Der belorussischer Präsident Alexander Lukaschenko sieht sich bekanntlich gerne als „Vater der Nation“ und findet an der volkstümlichen Betitelung „Väterchen“ Gefallen.
Die Menschen, die gegen Lukaschenko auf die Strasse gehen, sind einerseits rebellisch, weil das „Väterchen“ seine Lüge von der Abwesenheit der Opposition mit massiver Gewalt durchsetzt. Andererseits sind sie in ihre Rebellion untertänig, denn sie sehen sich ja selbst als ein Volk, das dringend neue Regierung benötigt. Sie riskieren ihre Freiheit, ihre Gesundheit und manchmal auch ihr Leben um bestimmen zu können, wer über sie bestimmt. Sie übernehmen die Denkfigur der „Interessen aller Belorussen“, ganz unabhängig davon, wie sie ihren Lebensunterhalt bestreiten.
Das Ergebnis der ersten Tage nach dem Aufruf Tichanowskajas ist durchwachsen. Rentner:innen und Studierende halten Plakate „Unterstützen wir unsere Arbeiter“. „Unsere“ heisst nicht, dass sie die Arbeitgeber:innen von diesen seien. „Unsere“ heisst – unsere oppositionell-belorussische Lohnabhängigen. Während Kleinunternehmen pünktlich zum Streikbeginn schliessen, kann man von massenhafter Arbeitsniederlegung in der Industrie nicht sprechen. Das heisst keineswegs, dass die Arbeiterschaft geschlossen Lukaschenko unterstützt.
In vielen Betrieben laufen aufgeregte Diskussionen. Vor manchen Betrieben stellten sich „Solidaritätsposten“ auf. Aber von den grossen Betrieben ist lediglich die in der Oppositionshochburg Grodno stehende Chemiefabrik „Grodno Asot“ im Prozess der Stilllegung. Eine sofortige Unterbrechung des Produktionsprozesses würde zu einer Explosion führen.
Es kam auch zur vereinzelten Kündigungen, so wurden beim Erdölunternehmen „Belarusneft“ zu Beginn der Woche sechs Personen gekündigt. Es wird über die Austritte aus den „offiziellen“ Gewerkschaften berichtet. Die Drohung mit dem kompletten Lahmlegen der Wirtschaft hat sich jedoch bisher als leer erwiesen. Am Wochenende gab es wieder Frauenmärsche und Gedenkveranstaltung für die Stalin-Opfer in Kuropaty, alljährliches Ritual der national-liberalen Opposition.

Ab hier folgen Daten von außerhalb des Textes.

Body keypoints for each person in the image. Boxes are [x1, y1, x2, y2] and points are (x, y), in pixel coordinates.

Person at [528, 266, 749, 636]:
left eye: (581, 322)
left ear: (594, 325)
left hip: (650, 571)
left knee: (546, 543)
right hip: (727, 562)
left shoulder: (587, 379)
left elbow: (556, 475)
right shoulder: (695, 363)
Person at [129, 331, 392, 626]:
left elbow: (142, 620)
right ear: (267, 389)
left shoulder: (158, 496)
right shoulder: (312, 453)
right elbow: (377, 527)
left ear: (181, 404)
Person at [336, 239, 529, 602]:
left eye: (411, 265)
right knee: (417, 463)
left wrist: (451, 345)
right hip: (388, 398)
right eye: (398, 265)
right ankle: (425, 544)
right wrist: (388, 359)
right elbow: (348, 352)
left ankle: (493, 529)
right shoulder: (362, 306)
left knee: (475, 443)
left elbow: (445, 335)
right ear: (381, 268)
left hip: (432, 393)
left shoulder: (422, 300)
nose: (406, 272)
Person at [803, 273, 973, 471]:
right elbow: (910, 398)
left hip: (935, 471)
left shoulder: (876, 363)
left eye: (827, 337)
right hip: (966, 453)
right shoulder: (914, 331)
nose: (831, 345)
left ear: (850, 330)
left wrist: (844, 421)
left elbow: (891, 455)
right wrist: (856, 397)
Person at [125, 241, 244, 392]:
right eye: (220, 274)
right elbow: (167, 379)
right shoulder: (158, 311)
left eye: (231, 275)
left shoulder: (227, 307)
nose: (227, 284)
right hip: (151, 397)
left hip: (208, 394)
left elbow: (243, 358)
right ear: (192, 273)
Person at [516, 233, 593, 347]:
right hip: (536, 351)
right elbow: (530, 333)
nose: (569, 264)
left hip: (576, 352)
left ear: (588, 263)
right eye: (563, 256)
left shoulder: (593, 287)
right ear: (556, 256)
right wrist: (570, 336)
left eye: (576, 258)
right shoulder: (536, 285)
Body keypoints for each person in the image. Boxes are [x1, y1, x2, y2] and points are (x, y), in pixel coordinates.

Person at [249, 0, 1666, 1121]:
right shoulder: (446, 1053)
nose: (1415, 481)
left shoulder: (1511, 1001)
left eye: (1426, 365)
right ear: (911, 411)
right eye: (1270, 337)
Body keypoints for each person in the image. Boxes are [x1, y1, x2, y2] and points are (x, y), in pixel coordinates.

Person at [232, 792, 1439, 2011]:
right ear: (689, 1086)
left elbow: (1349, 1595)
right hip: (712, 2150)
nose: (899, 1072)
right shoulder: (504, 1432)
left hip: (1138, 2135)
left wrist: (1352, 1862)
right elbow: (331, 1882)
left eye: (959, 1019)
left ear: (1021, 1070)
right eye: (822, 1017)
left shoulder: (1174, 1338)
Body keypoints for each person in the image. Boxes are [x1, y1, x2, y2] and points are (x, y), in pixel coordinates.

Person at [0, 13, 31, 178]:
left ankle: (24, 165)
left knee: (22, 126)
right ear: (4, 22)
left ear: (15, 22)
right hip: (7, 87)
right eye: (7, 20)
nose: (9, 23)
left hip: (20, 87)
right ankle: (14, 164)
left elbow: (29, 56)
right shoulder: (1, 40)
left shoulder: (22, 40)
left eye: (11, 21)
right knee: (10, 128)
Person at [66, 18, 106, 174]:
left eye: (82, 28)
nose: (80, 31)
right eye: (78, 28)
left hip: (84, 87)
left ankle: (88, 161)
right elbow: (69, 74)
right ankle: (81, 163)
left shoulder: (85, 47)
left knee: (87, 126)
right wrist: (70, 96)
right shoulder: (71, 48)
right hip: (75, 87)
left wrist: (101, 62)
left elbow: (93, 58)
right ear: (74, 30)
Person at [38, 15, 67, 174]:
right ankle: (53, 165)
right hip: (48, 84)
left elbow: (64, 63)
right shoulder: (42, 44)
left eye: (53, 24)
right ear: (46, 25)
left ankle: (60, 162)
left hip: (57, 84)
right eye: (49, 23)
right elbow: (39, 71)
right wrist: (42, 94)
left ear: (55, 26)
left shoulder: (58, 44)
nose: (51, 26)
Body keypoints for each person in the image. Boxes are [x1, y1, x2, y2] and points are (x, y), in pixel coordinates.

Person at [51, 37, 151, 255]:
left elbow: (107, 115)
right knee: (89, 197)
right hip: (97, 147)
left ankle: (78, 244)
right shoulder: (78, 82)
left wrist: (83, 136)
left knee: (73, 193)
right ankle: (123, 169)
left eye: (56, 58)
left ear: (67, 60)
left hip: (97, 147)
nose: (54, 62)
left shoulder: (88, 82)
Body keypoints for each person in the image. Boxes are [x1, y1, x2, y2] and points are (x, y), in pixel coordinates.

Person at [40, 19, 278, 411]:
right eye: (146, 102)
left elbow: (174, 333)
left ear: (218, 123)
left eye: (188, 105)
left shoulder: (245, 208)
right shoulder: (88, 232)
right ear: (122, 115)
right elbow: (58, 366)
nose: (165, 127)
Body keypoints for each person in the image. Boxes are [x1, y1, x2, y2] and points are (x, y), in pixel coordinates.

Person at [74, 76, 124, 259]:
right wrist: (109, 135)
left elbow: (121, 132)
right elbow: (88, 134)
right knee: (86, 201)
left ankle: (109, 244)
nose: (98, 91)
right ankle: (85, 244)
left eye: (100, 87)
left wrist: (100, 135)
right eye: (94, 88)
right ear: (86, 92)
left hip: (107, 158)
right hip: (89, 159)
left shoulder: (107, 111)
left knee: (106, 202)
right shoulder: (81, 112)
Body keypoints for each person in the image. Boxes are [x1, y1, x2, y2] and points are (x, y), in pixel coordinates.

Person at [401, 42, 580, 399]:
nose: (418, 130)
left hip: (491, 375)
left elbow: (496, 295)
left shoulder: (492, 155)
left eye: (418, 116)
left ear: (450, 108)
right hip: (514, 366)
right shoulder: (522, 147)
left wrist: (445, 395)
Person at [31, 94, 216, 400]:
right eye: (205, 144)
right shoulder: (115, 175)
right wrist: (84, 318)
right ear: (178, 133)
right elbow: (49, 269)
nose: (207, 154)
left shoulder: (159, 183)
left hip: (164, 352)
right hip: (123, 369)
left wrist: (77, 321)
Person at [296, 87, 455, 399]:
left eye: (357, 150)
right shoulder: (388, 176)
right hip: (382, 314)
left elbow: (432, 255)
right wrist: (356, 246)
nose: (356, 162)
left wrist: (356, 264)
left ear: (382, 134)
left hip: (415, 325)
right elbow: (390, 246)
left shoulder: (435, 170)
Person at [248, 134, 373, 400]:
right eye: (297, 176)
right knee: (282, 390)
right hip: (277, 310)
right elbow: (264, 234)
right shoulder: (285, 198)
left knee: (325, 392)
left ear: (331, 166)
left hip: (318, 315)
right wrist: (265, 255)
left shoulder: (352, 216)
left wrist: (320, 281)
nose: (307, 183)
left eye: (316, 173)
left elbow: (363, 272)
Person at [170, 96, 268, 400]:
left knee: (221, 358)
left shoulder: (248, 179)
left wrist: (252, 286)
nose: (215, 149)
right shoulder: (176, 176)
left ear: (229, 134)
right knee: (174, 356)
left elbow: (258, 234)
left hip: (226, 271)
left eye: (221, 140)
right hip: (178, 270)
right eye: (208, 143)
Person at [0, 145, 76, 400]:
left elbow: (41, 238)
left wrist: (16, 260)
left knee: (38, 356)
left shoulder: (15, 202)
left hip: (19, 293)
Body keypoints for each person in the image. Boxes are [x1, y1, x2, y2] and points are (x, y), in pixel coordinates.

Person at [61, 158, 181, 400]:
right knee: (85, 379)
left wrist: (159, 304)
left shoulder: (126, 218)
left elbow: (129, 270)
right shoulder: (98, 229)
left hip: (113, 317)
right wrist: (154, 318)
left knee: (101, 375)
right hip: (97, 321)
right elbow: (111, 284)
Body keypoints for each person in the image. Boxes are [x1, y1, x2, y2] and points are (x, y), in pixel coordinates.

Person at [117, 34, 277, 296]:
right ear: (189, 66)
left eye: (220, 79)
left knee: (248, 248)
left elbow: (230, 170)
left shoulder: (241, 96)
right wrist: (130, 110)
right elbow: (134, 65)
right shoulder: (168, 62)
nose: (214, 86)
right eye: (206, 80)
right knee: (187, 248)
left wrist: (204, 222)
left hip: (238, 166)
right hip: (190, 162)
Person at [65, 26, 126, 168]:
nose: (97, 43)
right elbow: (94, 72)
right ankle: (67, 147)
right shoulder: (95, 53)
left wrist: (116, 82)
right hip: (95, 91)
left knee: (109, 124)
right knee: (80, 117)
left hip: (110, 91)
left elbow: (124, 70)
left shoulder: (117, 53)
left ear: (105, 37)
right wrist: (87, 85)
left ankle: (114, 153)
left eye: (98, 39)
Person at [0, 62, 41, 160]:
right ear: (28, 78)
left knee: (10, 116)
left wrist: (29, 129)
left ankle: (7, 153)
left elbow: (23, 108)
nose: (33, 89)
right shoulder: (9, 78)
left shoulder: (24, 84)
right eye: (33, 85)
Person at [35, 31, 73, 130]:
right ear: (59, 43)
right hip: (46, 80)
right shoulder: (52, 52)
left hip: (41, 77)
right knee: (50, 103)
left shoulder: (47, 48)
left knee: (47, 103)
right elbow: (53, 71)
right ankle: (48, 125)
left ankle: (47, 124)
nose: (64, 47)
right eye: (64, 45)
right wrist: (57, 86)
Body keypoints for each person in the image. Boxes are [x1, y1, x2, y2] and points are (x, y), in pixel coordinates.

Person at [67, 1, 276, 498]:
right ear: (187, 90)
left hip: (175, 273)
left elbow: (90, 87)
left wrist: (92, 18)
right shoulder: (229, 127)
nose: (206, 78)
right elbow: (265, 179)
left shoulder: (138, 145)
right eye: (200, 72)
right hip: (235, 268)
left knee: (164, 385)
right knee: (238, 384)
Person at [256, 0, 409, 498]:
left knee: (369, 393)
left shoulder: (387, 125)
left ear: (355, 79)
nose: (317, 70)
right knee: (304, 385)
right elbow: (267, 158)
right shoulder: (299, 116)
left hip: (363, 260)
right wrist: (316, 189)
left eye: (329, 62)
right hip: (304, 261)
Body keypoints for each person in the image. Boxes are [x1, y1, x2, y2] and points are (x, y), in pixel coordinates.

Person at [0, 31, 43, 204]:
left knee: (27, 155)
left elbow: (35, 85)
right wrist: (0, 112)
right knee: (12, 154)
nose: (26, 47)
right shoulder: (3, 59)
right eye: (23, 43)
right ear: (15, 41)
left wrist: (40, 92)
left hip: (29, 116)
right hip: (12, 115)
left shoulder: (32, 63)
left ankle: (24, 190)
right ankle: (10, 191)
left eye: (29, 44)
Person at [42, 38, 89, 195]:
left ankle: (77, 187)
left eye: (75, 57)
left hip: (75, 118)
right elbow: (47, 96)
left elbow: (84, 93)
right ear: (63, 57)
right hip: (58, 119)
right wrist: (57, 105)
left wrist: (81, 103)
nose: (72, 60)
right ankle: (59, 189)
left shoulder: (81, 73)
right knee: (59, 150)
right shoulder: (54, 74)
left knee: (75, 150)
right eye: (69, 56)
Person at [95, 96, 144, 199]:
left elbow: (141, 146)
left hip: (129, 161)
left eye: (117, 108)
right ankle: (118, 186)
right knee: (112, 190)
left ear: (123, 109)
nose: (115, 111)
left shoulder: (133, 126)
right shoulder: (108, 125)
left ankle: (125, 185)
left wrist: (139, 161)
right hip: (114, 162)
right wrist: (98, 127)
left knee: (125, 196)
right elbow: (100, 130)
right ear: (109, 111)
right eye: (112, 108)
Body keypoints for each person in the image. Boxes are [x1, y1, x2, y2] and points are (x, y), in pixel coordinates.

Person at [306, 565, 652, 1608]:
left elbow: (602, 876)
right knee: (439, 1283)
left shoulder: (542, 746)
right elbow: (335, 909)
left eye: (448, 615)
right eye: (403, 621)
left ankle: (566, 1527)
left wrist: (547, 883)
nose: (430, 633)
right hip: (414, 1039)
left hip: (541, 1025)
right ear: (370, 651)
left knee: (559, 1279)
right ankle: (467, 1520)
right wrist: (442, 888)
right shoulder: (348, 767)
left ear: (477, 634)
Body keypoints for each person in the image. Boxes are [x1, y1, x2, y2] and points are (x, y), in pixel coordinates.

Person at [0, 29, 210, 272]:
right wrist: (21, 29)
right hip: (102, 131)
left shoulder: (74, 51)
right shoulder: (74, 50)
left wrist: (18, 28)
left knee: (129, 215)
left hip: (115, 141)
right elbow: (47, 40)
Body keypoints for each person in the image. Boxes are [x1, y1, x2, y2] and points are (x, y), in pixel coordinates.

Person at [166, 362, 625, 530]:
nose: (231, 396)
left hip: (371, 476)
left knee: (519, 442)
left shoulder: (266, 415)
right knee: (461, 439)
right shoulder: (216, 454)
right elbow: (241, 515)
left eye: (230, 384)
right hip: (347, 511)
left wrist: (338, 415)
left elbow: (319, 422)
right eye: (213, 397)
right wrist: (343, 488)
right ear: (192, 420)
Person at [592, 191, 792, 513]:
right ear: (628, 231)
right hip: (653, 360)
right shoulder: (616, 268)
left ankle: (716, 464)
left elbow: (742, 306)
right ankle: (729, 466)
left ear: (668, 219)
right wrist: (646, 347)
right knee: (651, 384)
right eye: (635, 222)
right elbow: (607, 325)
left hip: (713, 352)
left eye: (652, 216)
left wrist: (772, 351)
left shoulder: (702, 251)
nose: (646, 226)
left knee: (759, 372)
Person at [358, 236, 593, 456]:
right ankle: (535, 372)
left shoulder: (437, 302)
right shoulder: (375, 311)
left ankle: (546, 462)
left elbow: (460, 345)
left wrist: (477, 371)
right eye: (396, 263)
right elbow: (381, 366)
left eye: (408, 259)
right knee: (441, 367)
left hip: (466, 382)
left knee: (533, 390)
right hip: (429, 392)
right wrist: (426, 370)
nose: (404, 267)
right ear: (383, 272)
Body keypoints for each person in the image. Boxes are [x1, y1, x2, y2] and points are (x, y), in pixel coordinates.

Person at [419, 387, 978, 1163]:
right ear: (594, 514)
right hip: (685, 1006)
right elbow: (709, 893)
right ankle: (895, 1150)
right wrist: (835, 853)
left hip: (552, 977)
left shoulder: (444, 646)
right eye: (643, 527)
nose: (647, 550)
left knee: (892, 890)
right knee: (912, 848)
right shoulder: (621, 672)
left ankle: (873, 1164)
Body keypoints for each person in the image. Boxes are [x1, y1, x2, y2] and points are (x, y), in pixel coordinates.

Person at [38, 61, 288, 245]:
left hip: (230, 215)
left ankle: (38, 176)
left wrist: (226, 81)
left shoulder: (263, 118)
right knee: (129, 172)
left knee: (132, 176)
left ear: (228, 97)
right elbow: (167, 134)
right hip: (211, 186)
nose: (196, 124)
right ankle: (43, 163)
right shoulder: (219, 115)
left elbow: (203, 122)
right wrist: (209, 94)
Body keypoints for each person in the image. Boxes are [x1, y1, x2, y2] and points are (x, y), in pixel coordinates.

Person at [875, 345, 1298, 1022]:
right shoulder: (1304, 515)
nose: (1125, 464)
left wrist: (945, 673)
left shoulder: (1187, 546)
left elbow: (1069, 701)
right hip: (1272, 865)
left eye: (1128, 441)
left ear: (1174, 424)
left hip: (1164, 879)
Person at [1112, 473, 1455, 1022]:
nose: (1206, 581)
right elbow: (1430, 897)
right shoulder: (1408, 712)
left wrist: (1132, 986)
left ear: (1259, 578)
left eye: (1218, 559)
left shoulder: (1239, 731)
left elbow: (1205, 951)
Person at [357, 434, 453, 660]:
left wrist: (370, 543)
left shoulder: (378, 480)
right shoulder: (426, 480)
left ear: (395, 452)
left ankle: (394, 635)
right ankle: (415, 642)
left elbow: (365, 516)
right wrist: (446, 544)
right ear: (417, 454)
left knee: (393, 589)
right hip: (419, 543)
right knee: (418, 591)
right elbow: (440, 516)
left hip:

Selbst die der Opposition sehr wohlgesonnenen Medien und Experten räumen ein, dass sich Tichanowskaja mit ihrem Ultimatum verspekuliert hat. Lukaschenko ordnete an, die Streikenden zu feuern und zu exmatrikulieren. Nicht umsonst spielen bei den Protesten Rentner:innen und Hausfrauen, die weniger zu verlieren haben eine so wichtige Rolle. Die Opposition setzt auch gezielt auf die Kontrastbilder „hier friedliche Frauen – da die gewalttätigen Silowiki-Männer“, aber mit der Hemmschwelle der Sicherheitskräfte scheint es nicht sehr weit her zu sein.
Ein Streik ist qualitativ etwas anderes als ein Protestspaziergang oder das Schliessen des eigenen Unternehmens durch die Besitzer oder Lernverweigerung durch Studierende. Das Mittel ist nicht eine öffentlichkeitswirksame Inszenierung, sondern das Zufügen von wirtschaftlichem Schaden.
Sollte es tatsächlich dazu kommen, sollte die Drohung von Tichanowskaja doch noch wahr werden, hätten die Lohnabhängigen in Belarus ein Mittel nicht nur gegen alte Machthaber, sondern auch gegen die neuen Anwärter:innen auf die Ämter. Es würde den Spielraum für ganz neue Zielsetzungen eröffnen. Das setzt jedoch die Erkenntnis voraus, dass das „Volk“ nun mal aus Klassen, mit allem anderen als gleichen Interessen besteht.